Medicare beneficiaries who opt for the flexibility and simplicity of Original Medicare should be protected from catastrophic costs by an out-of-pocket maximum and should benefit from an integrated Part D benefit. Congress should introduce a public supplement to Medicare—Part Extra or Part E—that wraps together all Medicare benefits, including hospital, outpatient, and prescription drug coverage. Paid for through beneficiary premiums, this benefit would create another choice along with existing private options, including Medicare Advantage and Part D.

Restore Medicare prescription drug rebates

When the Medicare Part D drug benefit was created, the federal government lost important discounts from pharmaceutical makers for prescription drugs made available for low-income beneficiaries. At a minimum, Congress should restore these discounts—lowering drug prices, preserving beneficiary access to needed medications, and saving over $120 billion in the Medicare program over 10 years. Even better, Congress should pass legislation securing discounts on prescription drugs provided to all Medicare beneficiaries.

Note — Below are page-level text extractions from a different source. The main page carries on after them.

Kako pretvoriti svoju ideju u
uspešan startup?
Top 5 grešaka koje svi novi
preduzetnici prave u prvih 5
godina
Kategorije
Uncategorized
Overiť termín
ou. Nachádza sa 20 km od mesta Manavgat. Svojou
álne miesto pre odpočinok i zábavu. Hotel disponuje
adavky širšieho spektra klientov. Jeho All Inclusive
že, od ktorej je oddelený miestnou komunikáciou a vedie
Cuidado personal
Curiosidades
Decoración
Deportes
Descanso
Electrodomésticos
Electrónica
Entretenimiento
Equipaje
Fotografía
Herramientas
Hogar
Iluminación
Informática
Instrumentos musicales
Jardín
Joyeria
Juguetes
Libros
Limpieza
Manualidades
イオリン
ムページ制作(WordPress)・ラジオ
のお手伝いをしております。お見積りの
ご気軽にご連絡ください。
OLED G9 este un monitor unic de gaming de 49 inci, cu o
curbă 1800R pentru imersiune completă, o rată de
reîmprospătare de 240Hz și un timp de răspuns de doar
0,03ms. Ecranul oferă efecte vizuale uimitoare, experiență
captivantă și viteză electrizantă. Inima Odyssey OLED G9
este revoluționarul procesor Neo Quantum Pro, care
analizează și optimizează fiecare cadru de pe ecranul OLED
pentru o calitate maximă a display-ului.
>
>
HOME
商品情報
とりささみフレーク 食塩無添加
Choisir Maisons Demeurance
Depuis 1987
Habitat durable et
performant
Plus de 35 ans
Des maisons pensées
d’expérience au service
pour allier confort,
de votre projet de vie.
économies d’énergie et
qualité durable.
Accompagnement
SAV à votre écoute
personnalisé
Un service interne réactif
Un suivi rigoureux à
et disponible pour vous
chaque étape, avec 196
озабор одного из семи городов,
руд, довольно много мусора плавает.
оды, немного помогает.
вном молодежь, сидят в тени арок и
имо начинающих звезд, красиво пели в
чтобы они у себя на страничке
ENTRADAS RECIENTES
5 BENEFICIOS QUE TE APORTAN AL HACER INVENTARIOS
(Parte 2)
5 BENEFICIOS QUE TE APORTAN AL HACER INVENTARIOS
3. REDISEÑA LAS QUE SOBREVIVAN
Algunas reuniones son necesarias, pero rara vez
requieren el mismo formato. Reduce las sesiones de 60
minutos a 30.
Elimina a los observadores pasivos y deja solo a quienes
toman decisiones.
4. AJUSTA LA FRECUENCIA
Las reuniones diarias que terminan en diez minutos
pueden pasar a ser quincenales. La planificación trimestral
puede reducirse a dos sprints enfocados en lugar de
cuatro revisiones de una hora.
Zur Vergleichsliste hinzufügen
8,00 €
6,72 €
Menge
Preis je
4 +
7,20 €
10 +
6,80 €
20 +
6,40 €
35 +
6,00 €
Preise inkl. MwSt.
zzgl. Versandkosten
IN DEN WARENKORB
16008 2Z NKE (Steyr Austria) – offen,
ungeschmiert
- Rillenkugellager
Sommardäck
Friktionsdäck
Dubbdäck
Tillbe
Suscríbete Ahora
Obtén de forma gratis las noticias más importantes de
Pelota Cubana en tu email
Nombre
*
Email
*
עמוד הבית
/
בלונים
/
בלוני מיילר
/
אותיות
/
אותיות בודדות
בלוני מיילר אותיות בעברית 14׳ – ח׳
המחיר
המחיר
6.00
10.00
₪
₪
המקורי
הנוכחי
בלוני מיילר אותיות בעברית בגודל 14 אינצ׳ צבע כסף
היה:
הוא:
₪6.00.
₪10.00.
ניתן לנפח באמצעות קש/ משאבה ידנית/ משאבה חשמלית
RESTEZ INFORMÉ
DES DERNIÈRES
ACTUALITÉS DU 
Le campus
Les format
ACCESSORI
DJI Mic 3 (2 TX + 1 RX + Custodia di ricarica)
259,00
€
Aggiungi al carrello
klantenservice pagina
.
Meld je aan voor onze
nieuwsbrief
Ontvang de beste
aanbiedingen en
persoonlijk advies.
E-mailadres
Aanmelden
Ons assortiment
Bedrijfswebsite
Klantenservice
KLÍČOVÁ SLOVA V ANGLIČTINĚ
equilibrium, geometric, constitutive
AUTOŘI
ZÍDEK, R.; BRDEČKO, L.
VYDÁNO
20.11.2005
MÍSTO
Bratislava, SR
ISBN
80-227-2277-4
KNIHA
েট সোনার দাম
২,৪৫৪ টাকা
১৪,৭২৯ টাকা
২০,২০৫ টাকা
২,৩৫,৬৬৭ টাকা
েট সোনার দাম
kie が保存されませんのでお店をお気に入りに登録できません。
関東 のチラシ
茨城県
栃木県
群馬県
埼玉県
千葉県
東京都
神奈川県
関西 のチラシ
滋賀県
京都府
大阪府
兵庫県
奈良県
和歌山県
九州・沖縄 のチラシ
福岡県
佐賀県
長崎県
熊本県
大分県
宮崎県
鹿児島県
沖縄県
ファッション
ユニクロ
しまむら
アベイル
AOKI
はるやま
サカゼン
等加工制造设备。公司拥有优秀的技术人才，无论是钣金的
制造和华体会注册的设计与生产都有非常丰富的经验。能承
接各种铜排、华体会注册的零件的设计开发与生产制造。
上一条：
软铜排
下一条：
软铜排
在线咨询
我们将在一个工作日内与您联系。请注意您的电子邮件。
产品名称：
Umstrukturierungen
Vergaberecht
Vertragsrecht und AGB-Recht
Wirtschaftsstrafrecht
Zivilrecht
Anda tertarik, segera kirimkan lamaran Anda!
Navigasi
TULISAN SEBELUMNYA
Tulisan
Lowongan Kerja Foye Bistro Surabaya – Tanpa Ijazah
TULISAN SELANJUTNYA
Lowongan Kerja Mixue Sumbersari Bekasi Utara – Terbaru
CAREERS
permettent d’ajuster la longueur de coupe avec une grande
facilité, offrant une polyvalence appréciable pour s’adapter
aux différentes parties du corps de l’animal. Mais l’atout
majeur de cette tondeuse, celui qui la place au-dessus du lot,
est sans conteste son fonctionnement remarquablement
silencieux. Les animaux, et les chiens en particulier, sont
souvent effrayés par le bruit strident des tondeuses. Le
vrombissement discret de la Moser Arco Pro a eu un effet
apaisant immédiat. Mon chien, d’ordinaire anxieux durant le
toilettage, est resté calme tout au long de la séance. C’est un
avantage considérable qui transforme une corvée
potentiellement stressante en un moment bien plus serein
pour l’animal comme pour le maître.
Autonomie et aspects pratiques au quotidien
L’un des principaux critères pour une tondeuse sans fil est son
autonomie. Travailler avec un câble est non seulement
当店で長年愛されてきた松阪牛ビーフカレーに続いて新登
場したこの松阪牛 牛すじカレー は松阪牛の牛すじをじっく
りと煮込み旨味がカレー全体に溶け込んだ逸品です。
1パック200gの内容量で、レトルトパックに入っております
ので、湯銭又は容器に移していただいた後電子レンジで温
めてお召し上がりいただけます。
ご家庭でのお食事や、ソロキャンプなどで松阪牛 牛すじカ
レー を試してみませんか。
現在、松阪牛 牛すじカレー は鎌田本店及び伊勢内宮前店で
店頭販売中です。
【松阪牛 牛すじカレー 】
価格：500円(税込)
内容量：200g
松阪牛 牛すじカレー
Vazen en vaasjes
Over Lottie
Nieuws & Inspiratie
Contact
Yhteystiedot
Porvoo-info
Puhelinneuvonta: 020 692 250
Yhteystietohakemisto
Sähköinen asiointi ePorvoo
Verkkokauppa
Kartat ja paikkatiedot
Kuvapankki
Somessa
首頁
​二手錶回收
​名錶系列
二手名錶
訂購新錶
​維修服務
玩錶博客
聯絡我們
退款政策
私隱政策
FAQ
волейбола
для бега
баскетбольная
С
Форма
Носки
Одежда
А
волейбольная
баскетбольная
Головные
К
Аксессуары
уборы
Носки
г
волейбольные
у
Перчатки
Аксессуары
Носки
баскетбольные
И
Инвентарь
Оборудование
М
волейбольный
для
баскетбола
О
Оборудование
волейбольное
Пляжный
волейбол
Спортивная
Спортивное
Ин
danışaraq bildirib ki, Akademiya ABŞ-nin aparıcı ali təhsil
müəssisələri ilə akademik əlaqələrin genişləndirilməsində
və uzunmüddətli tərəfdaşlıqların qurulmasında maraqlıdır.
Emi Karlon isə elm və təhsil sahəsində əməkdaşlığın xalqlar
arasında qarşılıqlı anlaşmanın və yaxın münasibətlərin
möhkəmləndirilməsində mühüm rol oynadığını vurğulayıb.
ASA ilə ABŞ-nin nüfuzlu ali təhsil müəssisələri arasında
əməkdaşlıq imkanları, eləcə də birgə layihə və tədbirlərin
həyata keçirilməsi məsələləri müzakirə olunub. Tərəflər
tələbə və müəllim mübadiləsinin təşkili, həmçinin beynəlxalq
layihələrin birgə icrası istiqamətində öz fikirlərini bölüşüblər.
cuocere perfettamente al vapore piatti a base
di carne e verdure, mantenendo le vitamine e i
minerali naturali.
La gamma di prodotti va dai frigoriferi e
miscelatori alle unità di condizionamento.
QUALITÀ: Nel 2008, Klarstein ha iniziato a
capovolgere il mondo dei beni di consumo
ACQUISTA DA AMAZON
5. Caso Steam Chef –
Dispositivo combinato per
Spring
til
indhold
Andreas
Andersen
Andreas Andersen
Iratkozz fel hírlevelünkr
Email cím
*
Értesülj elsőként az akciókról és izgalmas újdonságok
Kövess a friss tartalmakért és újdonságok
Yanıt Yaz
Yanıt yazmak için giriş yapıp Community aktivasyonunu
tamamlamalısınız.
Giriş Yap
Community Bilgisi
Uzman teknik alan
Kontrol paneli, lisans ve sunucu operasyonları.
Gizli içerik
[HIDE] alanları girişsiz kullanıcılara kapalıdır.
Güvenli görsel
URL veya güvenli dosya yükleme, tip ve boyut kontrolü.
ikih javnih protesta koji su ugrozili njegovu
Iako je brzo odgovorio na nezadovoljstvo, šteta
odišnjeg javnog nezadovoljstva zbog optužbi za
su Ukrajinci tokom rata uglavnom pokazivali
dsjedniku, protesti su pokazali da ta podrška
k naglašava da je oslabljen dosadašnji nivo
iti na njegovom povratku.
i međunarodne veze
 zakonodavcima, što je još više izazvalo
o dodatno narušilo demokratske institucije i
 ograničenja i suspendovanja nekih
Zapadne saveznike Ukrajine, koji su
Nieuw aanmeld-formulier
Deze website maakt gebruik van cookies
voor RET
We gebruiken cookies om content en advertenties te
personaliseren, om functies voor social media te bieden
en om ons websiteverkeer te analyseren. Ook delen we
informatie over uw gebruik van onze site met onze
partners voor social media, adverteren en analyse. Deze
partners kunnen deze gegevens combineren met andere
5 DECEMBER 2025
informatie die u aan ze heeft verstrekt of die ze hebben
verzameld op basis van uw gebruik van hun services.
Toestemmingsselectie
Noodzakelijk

Allow Medicare to negotiate Part D prices—especially for high-cost, specialty drugs

Unlike state Medicaid programs and the Veteran’s Administration, Medicare is prohibited from negotiating the price of prescription drugs directly with pharmaceutical makers. This prohibition is becoming increasingly problematic as more high-cost specialty medications come onto the market. Lifesaving medications for Hepatitis C—costing $84,000 per treatment and higher—are emblematic of this worrying trend. Congress should allow the Medicare program to negotiate drug prices, especially for high-cost specialty medicines.